The only way to conceive of justice being done to this material is to imagine Mozart living into a ripe old age, settling in Paris, and collaborating with the young Berlioz — nay, prodding him on, firing him with the glories of da Ponte’s verses. And this idea is every bit as funny as Julien’s swordplay.

¶ Clive James is at his very best with Waugh. His preface, written for Cultural Amnesia, leads with the greatest piquancy to a quotation from Waugh that the ensuing brief essay, which is actually on the near-challenge that democracy poses to grammar, holds up for roasting.

Having praised Waugh in a rescuing sort of way, beating down his detractors, James introduces a plaint of his own:

His apparent conviction that only those with a public school (i e private school) education in classics could write accurate English was a flagrant example of the very snobbery he was attacked for. It also happened to be factually wrong, on the evidence that he himself inadvertently provided.

Well, after that setup, who can fail to miss what’s wrong with this, from Waugh’s A Little Learning (“Tony” is Anthony Powell):

A little later, very hard up and seeking a commission to write a book, it was Tony who introduced me to my first publisher.
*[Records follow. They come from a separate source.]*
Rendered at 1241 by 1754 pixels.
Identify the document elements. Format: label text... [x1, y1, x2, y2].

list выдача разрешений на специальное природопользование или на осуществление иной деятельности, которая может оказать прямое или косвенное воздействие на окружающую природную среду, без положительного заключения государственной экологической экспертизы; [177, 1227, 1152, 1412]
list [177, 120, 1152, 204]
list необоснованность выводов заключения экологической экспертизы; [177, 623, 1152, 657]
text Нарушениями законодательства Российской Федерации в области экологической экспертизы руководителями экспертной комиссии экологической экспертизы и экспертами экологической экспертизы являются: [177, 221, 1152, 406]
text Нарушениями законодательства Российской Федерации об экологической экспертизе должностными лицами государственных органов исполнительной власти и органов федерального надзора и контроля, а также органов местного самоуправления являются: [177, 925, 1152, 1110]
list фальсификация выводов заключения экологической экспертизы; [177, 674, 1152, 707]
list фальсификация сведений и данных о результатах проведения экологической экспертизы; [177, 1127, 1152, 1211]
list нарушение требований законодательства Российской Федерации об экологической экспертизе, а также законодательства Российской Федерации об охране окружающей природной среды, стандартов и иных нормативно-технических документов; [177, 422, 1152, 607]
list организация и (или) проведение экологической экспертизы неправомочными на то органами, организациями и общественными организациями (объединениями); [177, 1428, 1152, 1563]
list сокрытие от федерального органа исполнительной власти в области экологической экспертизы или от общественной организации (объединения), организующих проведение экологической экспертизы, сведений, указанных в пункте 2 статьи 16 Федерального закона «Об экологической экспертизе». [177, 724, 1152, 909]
James lets this solecism dangle in the wind for the entire length, not short, of the opening paragraph of the essay proper. Then he lowers the boom.
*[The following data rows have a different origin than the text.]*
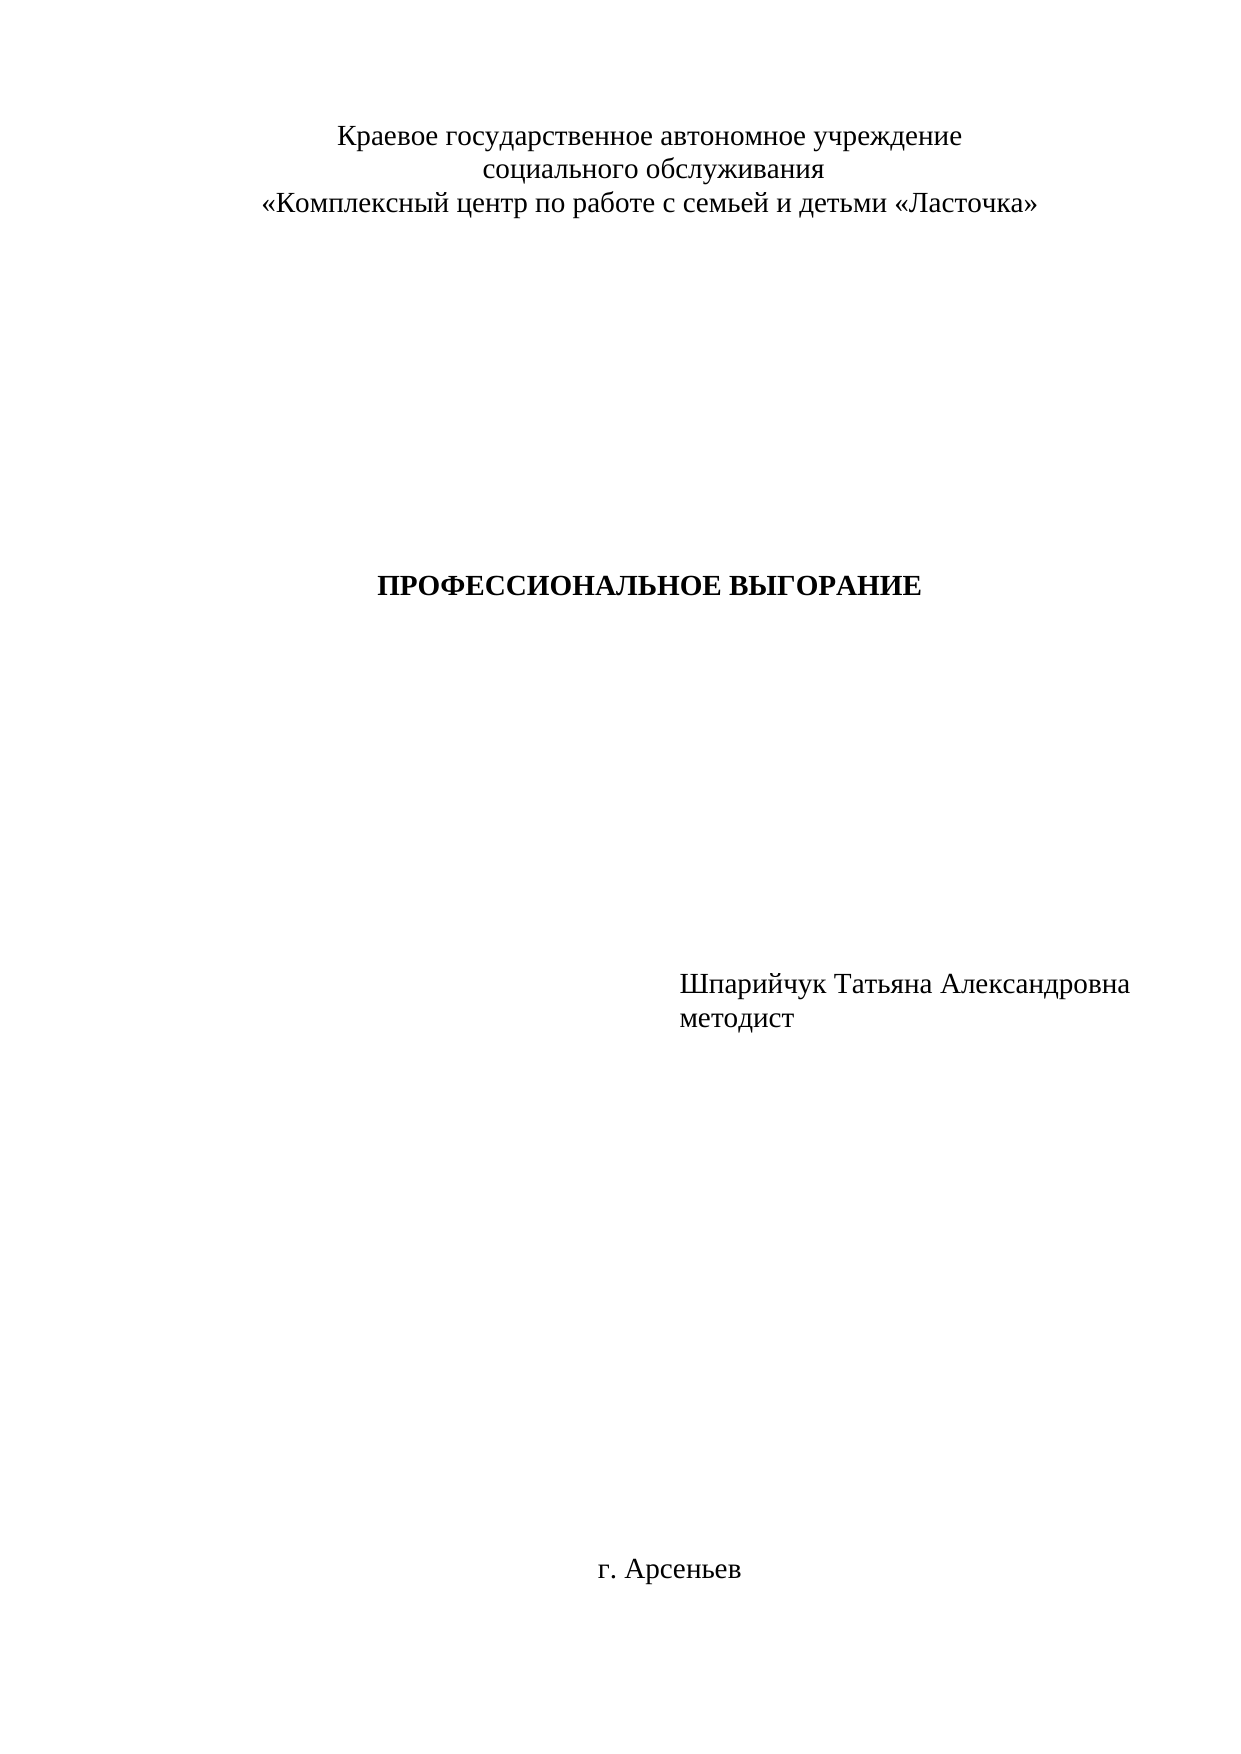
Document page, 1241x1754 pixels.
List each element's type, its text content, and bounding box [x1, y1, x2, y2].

text ПРОФЕССИОНАЛЬНОЕ ВЫГОРАНИЕ [148, 568, 1152, 602]
text г. Арсеньев [523, 1551, 1152, 1584]
text методист [679, 1000, 1152, 1033]
text Краевое государственное автономное учреждение [148, 118, 1152, 152]
text социального обслуживания [148, 152, 1152, 185]
text Шпарийчук Татьяна Александровна [679, 966, 1152, 1000]
text «Комплексный центр по работе с семьей и детьми «Ласточка» [148, 185, 1152, 219]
Only a few pages away from that claim, he wrote the cited sentence, which is about incorrect as it could be, because he ends up talking about the wrong person. He meant to say that it was he, Evelyn Waugh, who was very hard up, and not Anthony Powell. To make this lapse more delicious, Powell himself was the arch-perpetrator of the dangling modifier.

I’m not so sure that I’d have signed off on that second sentence; for, if there is no dangler, there is the ghost of one. Powell hardly “perpetrated” this most shibboleth-y of English grammatical errors in order “to make [Waugh’s] lapse more delicious.” But the ghost smiles, and makes my reading pleasure, at any rate, more exquisite still.